Une école pour aujourd'hui d'abord
Ainsi renouvelée à la fois dans ses méthodes pédagogiques et dans ses outils, l'école d'aujourd'hui met-elle en présence des partenaires dont le statut a quelque peu évolué. C'est l'élève qui doit se rendre à l'évidence que c'est son avenir qui est en jeu, et qu'il est lui-même responsable de son apprentissage. Celui-ci se conçoit aujourd'hui, non seulement en milieu scolaire, mais alimenté par toute une série de sources de connaissances et de savoir-faire qui se situent hors de cet espace.
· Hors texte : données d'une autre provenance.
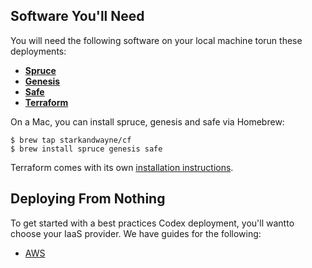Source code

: ## Software You'll Need

You will need the following software on your local machine torun these deployments:
- **[Spruce][spruce]**
- **[Genesis][genesis]**
- **[Safe][safe]**
- **[Terraform][terraform]**

On a Mac, you can install spruce, genesis and safe via Homebrew:

```
$ brew tap starkandwayne/cf
$ brew install spruce genesis safe
```

Terraform comes with its own [installation instructions][tf-inst].

## Deploying From Nothing

To get started with a best practices Codex deployment, you'll wantto choose your IaaS provider. We have guides for the following:

- [AWS](part1/aws.md)

[spruce]: https://github.com/geofffranks/spruce
[genesis]: https://github.com/starkandwayne/genesis
[safe]: https://github.com/starkandwayne/safe
[terraform]: https://www.terraform.io
[tf-inst]: https://www.terraform.io/intro/getting-started/install.html

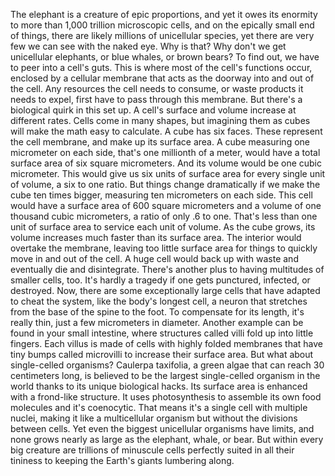 
The elephant is a creature
of epic proportions,
and yet it owes its enormity to more
than 1,000 trillion microscopic cells,
and on the epically small end of things,
there are likely millions 
of unicellular species,
yet there are very few we can see
with the naked eye.
Why is that?
Why don&#39;t we get unicellular elephants,
or blue whales,
or brown bears?
To find out, we have to peer into
a cell&#39;s guts.
This is where most 
of the cell&#39;s functions occur,
enclosed by a cellular membrane
that acts as the doorway into 
and out of the cell.
Any resources the cell needs to consume,
or waste products it needs to expel,
first have to pass through this membrane.
But there&#39;s a biological quirk 
in this set up.
A cell&#39;s surface and volume increase
at different rates.
Cells come in many shapes,
but imagining them as cubes will make
the math easy to calculate.
A cube has six faces.
These represent the cell membrane,
and make up its surface area.
A cube measuring one micrometer
on each side,
that&#39;s one millionth of a meter,
would have a total surface area
of six square micrometers.
And its volume would be 
one cubic micrometer.
This would give us six units 
of surface area
for every single unit of volume,
a six to one ratio.
But things change dramatically
if we make the cube ten times bigger,
measuring ten micrometers on each side.
This cell would have a surface area
of 600 square micrometers
and a volume of one thousand
cubic micrometers,
a ratio of only .6 to one.
That&#39;s less than one unit of surface area
to service each unit of volume.
As the cube grows, its volume increases
much faster than its surface area.
The interior would overtake the membrane,
leaving too little surface area for things
to quickly move in and out of the cell.
A huge cell would back up with waste
and eventually die and disintegrate.
There&#39;s another plus to having multitudes
of smaller cells, too.
It&#39;s hardly a tragedy if one gets 
punctured, infected, or destroyed.
Now, there are some 
exceptionally large cells
that have adapted to cheat the system,
like the body&#39;s longest cell,
a neuron that stretches from the base
of the spine to the foot.
To compensate for its length,
it&#39;s really thin,
just a few micrometers in diameter.
Another example can be found
in your small intestine,
where structures called villi
fold up into little fingers.
Each villus is made of cells with highly
folded membranes
that have tiny bumps called microvilli
to increase their surface area.
But what about single-celled organisms?
Caulerpa taxifolia, a green algae
that can reach 30 centimeters long,
is believed to be the largest 
single-celled organism in the world
thanks to its unique biological hacks.
Its surface area is enhanced with
a frond-like structure.
It uses photosynthesis to assemble
its own food molecules
and it&#39;s coenocytic.
That means it&#39;s a single cell
with multiple nuclei,
making it like a multicellular organism
but without the divisions between cells.
Yet even the biggest unicellular organisms
have limits,
and none grows nearly as large
as the elephant, whale, or bear.
But within every big creature
are trillions of minuscule cells
perfectly suited in all their tininess
to keeping the Earth&#39;s giants 
lumbering along.
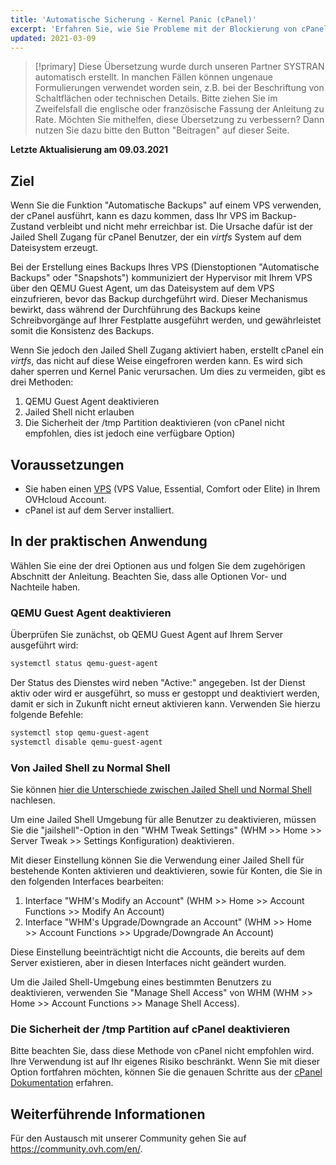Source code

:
 ```yaml
---
title: 'Automatische Sicherung - Kernel Panic (cPanel)'
excerpt: 'Erfahren Sie, wie Sie Probleme mit der Blockierung von cPanel-Servern beim automatischen Backup von OVHcloud lösen.'
updated: 2021-03-09
---
```


> [!primary]
> Diese Übersetzung wurde durch unseren Partner SYSTRAN automatisch erstellt. In manchen Fällen können ungenaue Formulierungen verwendet worden sein, z.B. bei der Beschriftung von Schaltflächen oder technischen Details. Bitte ziehen Sie im Zweifelsfall die englische oder französische Fassung der Anleitung zu Rate. Möchten Sie mithelfen, diese Übersetzung zu verbessern? Dann nutzen Sie dazu bitte den Button "Beitragen" auf dieser Seite.
>

**Letzte Aktualisierung am 09.03.2021**

## Ziel

Wenn Sie die Funktion "Automatische Backups" auf einem VPS verwenden, der cPanel ausführt, kann es dazu kommen, dass Ihr VPS im Backup-Zustand verbleibt und nicht mehr erreichbar ist. Die Ursache dafür ist der Jailed Shell Zugang für cPanel Benutzer, der ein *virtfs* System auf dem Dateisystem erzeugt.

Bei der Erstellung eines Backups Ihres VPS (Dienstoptionen "Automatische Backups" oder "Snapshots") kommuniziert der Hypervisor mit Ihrem VPS über den QEMU Guest Agent, um das Dateisystem auf dem VPS einzufrieren, bevor das Backup durchgeführt wird. Dieser Mechanismus bewirkt, dass während der Durchführung des Backups keine Schreibvorgänge auf Ihrer Festplatte ausgeführt werden, und gewährleistet somit die Konsistenz des Backups.

Wenn Sie jedoch den Jailed Shell Zugang aktiviert haben, erstellt cPanel ein *virtfs*, das nicht auf diese Weise eingefroren werden kann. Es wird sich daher sperren und Kernel Panic verursachen. Um dies zu vermeiden, gibt es drei Methoden:

1. QEMU Guest Agent deaktivieren
2. Jailed Shell nicht erlauben
3. Die Sicherheit der /tmp Partition deaktivieren (von cPanel nicht empfohlen, dies ist jedoch eine verfügbare Option)

## Voraussetzungen

- Sie haben einen [VPS](https://www.ovhcloud.com/de/vps/) (VPS Value, Essential, Comfort oder Elite) in Ihrem OVHcloud Account.
- cPanel ist auf dem Server installiert.

## In der praktischen Anwendung

Wählen Sie eine der drei Optionen aus und folgen Sie dem zugehörigen Abschnitt der Anleitung. Beachten Sie, dass alle Optionen Vor- und Nachteile haben.

### QEMU Guest Agent deaktivieren

Überprüfen Sie zunächst, ob QEMU Guest Agent auf Ihrem Server ausgeführt wird:

```bash
systemctl status qemu-guest-agent
```

Der Status des Dienstes wird neben "Active:" angegeben. Ist der Dienst aktiv oder wird er ausgeführt, so muss er gestoppt und deaktiviert werden, damit er sich in Zukunft nicht erneut aktivieren kann. Verwenden Sie hierzu folgende Befehle:

```bash
systemctl stop qemu-guest-agent
systemctl disable qemu-guest-agent
```

### Von Jailed Shell zu Normal Shell

Sie können [hier die Unterschiede zwischen Jailed Shell und Normal Shell](https://support.cpanel.net/hc/en-us/articles/360051992634-Differences-Between-Normal-and-Jailed-Shell) nachlesen.

Um eine Jailed Shell Umgebung für alle Benutzer zu deaktivieren, müssen Sie die "jailshell"-Option in den "WHM Tweak Settings" (WHM >> Home >> Server Tweak >> Settings Konfiguration) deaktivieren.

Mit dieser Einstellung können Sie die Verwendung einer Jailed Shell für bestehende Konten aktivieren und deaktivieren, sowie für Konten, die Sie in den folgenden Interfaces bearbeiten: 

1. Interface "WHM's Modify an Account" (WHM >> Home >> Account Functions >> Modify An Account)
2. Interface "WHM's Upgrade/Downgrade an Account" (WHM >> Home >> Account Functions >> Upgrade/Downgrade An Account)

Diese Einstellung beeinträchtigt nicht die Accounts, die bereits auf dem Server existieren, aber in diesen Interfaces nicht geändert wurden.

Um die Jailed Shell-Umgebung eines bestimmten Benutzers zu deaktivieren, verwenden Sie "Manage Shell Access" von WHM (WHM >> Home >> Account Functions >> Manage Shell Access).

### Die Sicherheit der /tmp Partition auf cPanel deaktivieren

Bitte beachten Sie, dass diese Methode von cPanel nicht empfohlen wird. Ihre Verwendung ist auf Ihr eigenes Risiko beschränkt. Wenn Sie mit dieser Option fortfahren möchten, können Sie die genauen Schritte aus der [cPanel Dokumentation](https://docs.cpanel.net/knowledge-base/security/tips-to-make-your-server-more-secure/#harden-your-tmp-partition) erfahren.

## Weiterführende Informationen

Für den Austausch mit unserer Community gehen Sie auf <https://community.ovh.com/en/>.
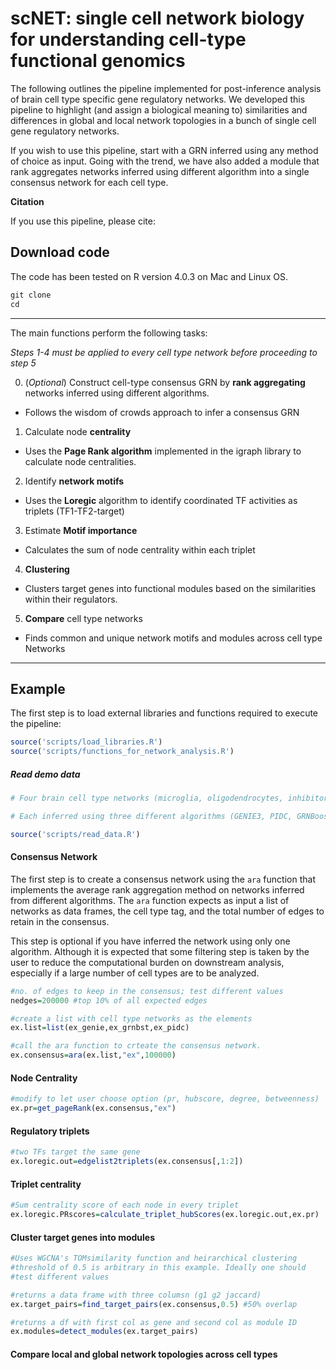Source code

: # scNET: single cell network biology for understanding cell-type functional genomics


The following outlines the pipeline implemented for post-inference analysis of brain cell type specific gene regulatory networks. We developed this pipeline to highlight (and assign a biological meaning to) similarities and differences in global and local network topologies in a bunch of single cell gene regulatory networks.

If you wish to use this pipeline, start with a GRN inferred using any method of choice as input. Going with the trend, we have also added a module that rank aggregates networks inferred using different algorithm into a single consensus network for each cell type.

**Citation**

If you use this pipeline, please cite:

## Download code
The code has been tested on R version 4.0.3 on Mac and Linux OS.

```r
git clone
cd
```
___

The main functions perform the following tasks:  


*Steps 1-4 must be applied to every cell type network before proceeding to step 5*

0. (*Optional*) Construct cell-type consensus GRN by **rank aggregating** networks inferred using different algorithms.
  -  Follows the wisdom of crowds approach to infer a consensus GRN


1. Calculate node **centrality**
  - Uses the **Page Rank algorithm** implemented in the igraph library to calculate node centralities.  


2. Identify **network motifs**
  * Uses the **Loregic** algorithm to identify coordinated TF activities as triplets (TF1-TF2-target)  


3. Estimate **Motif importance**   
  * Calculates the sum of node centrality within each triplet


4. **Clustering**
  * Clusters target genes into functional modules based on the similarities within their regulators.    


5. **Compare** cell type networks  
  * Finds common and unique network motifs and modules across cell type Networks

___

## Example
The first step is to load external libraries and functions required to execute the pipeline:

```r
source('scripts/load_libraries.R')
source('scripts/functions_for_network_analysis.R')
```

##### Read demo data
```r
# Four brain cell type networks (microglia, oligodendrocytes, inhibitory and excitatory neurons)

# Each inferred using three different algorithms (GENIE3, PIDC, GRNBoost2)

source('scripts/read_data.R')
```

#### Consensus Network


The first step is to create a consensus network using the `ara` function that implements the average rank aggregation method on
networks inferred from different algorithms. The `ara` function expects as input a list of networks as data frames, the cell type tag, and the total number of edges to retain in the consensus.

This step is optional if you have inferred the network using only one algorithm. Although it is expected that some filtering step is taken by the user to reduce the computational burden on downstream analysis, especially if a large number of cell types are to be analyzed.    

```r
#no. of edges to keep in the consensus; test different values
nedges=200000 #top 10% of all expected edges

#create a list with cell type networks as the elements
ex.list=list(ex_genie,ex_grnbst,ex_pidc)

#call the ara function to crteate the consensus network.
ex.consensus=ara(ex.list,"ex",100000)

```

#### Node Centrality
```r
#modify to let user choose option (pr, hubscore, degree, betweenness)
ex.pr=get_pageRank(ex.consensus,"ex")
```
#### Regulatory triplets  
```r
#two TFs target the same gene
ex.loregic.out=edgelist2triplets(ex.consensus[,1:2])
```
#### Triplet centrality
```r
#Sum centrality score of each node in every triplet
ex.loregic.PRscores=calculate_triplet_hubScores(ex.loregic.out,ex.pr)
```

#### Cluster target genes into modules
```r
#Uses WGCNA's TOMsimilarity function and heirarchical clustering
#threshold of 0.5 is arbitrary in this example. Ideally one should
#test different values

#returns a data frame with three columsn (g1 g2 jaccard)
ex.target_pairs=find_target_pairs(ex.consensus,0.5) #50% overlap

#returns a df with first col as gene and second col as module ID
ex.modules=detect_modules(ex.target_pairs)
```

#### Compare local and global network topologies across cell types
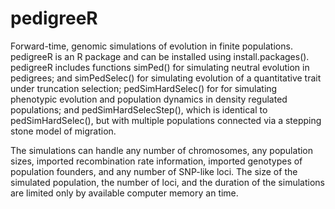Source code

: # pedigreeR
Forward-time, genomic simulations of evolution in finite populations. 
pedigreeR is an R package and can be installed using install.packages().
pedigreeR includes functions simPed() for simulating neutral evolution in pedigrees; and simPedSelec() for simulating 
evolution of a quantitative trait under truncation selection; pedSimHardSelec() for for simulating phenotypic evolution and population dynamics in density regulated populations; and pedSimHardSelecStep(), which is identical to pedSimHardSelec(), but with multiple populations connected via a stepping stone model of migration. 

The simulations can handle any number of chromosomes, any population sizes, imported recombination rate information, imported genotypes of population founders, and any number of SNP-like loci. The size of the simulated population, the number of loci, and the duration of the simulations are limited only by available computer memory an time. 
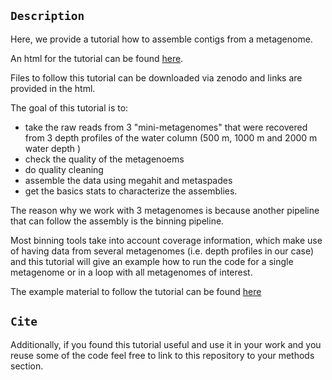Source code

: ## `Description`

Here, we provide a tutorial how to assemble contigs from a metagenome.

An html for the tutorial can be found [here](https://ndombrowski.github.io/Assembly_tutorial/).

Files to follow this tutorial can be downloaded via zenodo and links are provided in the html.

The goal of this tutorial is to: 

- take the raw reads from 3 "mini-metagenomes" that were recovered from 3 depth profiles of the water column (500 m, 1000 m and 2000 m water depth )
- check the quality of the metagenoems
- do quality cleaning
- assemble the data using megahit and metaspades
- get the basics stats to characterize the assemblies.

The reason why we work with 3 metagenomes is because another pipeline that can follow the assembly is the binning pipeline. 

Most binning tools take into account coverage information, which make use of having data from several metagenomes (i.e. depth profiles in our case) 
and this tutorial will give an example how to run the code for a single metagenome or in a loop with all metagenomes of interest.

The example material to follow the tutorial can be found [here](https://zenodo.org/record/7752831#.ZBhiotDMJD8)


## `Cite`

Additionally, if you found this tutorial useful and use it in your work and you reuse some of the code feel free to link to this repository to your methods section.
La spécificité de l'école est donc de pourvoir l'apprenant d'un accompagnement pédagogique, pour sélectionner correctement les documents les plus divers sur lesquels faire porter, dans un deuxième temps, une analyse critique de qualité. C'est là que l'enseignant se révèle être un partenaire de choix dont la motivation première sera de mettre son expérience de chercheur au profit du projet de développement personnel de l'élève. Le prof devient donc plus un accompagnateur qu'un puits de connaissances. Il est en effet impossible aujourd'hui encore plus qu'hier, de vouloir concurrencer la croissance exponentielle des savoirs. Il importe plus, pour l'avenir de notre jeunesse, de pouvoir compter sur des alliés dans un travail de débroussaillage des sources toujours plus nombreuses de savoirs.